Schalk, along with Bruno Walter, Willam Mengelberg, Otto Klemperer, and Oskar Fried, was among the noted Mahler acolytes. Schalk’s style, however, was a curious admixture of classical architecture and an uncertain beat, so that lyricism and refinement enjoy a nervous balance, not so far from the Furtwaengler ethos. There is something of Weingartner in Schalk’s sense of scale and architecture, as in the Beethoven Eighth Symphony, where a firm continuity marks the interior movements, especially the parody of metronomic exactitude in the Allegretto Scherzando The Schubert Unfinished unfolds with strong tensions in the first movement, natural grace in the major subject, and nobility of line.
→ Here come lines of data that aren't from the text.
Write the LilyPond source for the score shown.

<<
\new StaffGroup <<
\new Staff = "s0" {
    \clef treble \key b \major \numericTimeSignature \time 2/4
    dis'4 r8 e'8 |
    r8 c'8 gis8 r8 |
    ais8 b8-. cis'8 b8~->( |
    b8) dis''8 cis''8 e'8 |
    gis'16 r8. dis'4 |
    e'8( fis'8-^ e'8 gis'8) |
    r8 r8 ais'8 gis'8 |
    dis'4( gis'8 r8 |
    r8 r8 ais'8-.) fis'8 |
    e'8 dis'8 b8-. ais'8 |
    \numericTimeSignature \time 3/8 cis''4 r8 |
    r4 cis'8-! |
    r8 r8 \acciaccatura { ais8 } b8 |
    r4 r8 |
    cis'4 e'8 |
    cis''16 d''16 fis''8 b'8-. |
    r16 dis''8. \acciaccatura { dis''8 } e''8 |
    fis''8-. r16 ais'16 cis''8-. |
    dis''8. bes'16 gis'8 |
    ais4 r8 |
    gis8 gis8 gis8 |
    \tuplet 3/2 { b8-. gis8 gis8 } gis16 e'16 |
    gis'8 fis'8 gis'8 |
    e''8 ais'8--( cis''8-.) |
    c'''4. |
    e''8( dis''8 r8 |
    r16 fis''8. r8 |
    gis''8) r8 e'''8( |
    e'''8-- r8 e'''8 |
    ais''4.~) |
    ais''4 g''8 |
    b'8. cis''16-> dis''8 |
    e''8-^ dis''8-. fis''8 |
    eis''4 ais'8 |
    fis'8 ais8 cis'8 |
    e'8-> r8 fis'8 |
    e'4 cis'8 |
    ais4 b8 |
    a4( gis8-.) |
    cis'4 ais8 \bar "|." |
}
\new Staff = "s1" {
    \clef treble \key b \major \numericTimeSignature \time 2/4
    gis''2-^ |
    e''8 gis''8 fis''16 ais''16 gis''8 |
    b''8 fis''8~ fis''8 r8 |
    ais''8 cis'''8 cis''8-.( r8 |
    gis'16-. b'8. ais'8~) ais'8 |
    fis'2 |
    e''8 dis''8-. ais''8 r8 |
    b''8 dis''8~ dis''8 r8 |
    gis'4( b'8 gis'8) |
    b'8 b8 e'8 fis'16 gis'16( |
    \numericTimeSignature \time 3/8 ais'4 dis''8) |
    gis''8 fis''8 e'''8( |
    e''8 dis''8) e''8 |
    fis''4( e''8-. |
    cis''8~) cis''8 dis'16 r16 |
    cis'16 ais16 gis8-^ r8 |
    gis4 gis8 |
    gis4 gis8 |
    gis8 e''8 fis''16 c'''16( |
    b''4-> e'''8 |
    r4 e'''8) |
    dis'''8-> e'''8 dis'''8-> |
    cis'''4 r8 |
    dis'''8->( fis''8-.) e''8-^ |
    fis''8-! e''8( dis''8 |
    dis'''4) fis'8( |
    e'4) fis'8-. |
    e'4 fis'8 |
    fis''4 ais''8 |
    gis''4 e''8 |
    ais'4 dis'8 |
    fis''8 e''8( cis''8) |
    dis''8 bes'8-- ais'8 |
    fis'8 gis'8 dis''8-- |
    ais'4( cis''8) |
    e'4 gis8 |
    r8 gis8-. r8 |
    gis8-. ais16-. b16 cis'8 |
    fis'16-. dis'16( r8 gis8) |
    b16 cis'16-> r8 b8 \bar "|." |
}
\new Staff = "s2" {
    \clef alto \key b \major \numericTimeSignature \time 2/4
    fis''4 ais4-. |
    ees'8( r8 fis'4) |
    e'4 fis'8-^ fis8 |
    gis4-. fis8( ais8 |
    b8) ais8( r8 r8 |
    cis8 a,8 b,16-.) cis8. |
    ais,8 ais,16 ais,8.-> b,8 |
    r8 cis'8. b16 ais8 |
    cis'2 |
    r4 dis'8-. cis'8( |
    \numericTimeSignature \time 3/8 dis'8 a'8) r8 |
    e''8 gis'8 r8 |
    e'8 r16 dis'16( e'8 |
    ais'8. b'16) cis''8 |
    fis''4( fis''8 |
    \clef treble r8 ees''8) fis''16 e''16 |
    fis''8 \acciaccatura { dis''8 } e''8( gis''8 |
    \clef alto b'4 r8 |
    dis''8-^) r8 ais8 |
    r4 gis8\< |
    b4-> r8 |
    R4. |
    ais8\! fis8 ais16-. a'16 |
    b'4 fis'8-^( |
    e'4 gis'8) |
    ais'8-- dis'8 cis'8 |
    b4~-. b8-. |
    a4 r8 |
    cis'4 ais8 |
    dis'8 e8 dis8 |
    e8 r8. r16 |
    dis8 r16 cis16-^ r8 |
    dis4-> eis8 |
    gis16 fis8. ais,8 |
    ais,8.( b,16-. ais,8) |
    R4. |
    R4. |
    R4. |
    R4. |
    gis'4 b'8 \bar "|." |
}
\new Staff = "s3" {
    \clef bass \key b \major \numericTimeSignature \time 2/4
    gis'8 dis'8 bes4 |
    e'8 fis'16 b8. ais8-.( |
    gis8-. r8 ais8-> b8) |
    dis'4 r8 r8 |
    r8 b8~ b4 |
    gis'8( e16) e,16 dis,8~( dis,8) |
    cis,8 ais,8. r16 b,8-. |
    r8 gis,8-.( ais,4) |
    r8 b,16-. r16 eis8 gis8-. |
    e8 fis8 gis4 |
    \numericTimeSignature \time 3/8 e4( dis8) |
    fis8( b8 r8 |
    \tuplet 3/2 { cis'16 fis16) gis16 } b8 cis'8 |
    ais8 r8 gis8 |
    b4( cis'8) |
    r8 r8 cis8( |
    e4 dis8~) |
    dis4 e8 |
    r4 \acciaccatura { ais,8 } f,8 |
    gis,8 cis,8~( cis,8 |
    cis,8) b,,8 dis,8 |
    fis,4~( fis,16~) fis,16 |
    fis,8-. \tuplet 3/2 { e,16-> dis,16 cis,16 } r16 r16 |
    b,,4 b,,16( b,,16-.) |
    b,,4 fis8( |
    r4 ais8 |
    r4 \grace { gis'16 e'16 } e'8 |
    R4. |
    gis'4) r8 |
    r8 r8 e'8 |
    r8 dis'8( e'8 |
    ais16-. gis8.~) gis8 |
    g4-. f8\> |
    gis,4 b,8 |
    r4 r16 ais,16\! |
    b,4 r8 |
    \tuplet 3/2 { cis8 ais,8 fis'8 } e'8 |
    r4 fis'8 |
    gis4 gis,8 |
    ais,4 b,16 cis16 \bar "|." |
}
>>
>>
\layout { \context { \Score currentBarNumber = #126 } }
The same stately resignation imbues the Andante con moto, and the Berlin players seem to warm as the symphony evolves. The weak link is the Leonore No. 3, where Schalk cannot decide whether he wants overt cosmic drama or intimacy of line. The whole piece has a tenuous, anxious pulse, somewhat wistful and with a tendency to sentimentality. But fascinating music-making this is, along with Schalk’s being an integral personality in the history of the Great German Tradition.

–Gary Lemco

Bruno Walter cond. Mahler 9th Sym.MAHLER: Symphony No. 9 in D Major

Bruno Walter conducts Vienna Philharmonic
EMI Great Artists of the Century 7243 5 62965 2, 69:42****:

Recorded January 1, 1938 the live inscription of Mahler’s Ninth with Bruno Walter has an ethos entirely its own, given the imminence of the annexation of Austria to Hiltler’s war-machine. Walter (1876-1962) had already been established himself, along with Klemperer, Fried, and Mengelberg, as the leading exponent of Mahler’s music, so the power of the occasion is well noted. Hindsight allows us to hear the music as a kind of valediction for a bygone age, the loss of European humanity. The second movement, which takes its spirit from Schubert and an innate love of the soil, strives to attain some balance in a mind confronting too many intimations of mortality. The Rondo-Burleske, on the other hand, has a viper’s bite for the things of this world, a message close to Nietzsche’s recounting of the Wisdom of Silenus: “better never to have been born; or, barring that, to die soon.” The concluding Adagio, taking its cue from Tchaikovsky’s Pathetique, heaves a great sigh of resignation, with orchestra leader Arnold Rose’s adding a special color throughout. Whether the symphony is a hymn to faith or to nihilism is still a matter of conjecture. The Abschied motif from The Song of the Earth has the rocking character of a lullaby, but one sung on Boecklin’s Isle of the Dead. This is a haunting document – one that Walter and the EMI engineers knew posterity would claim when they made it.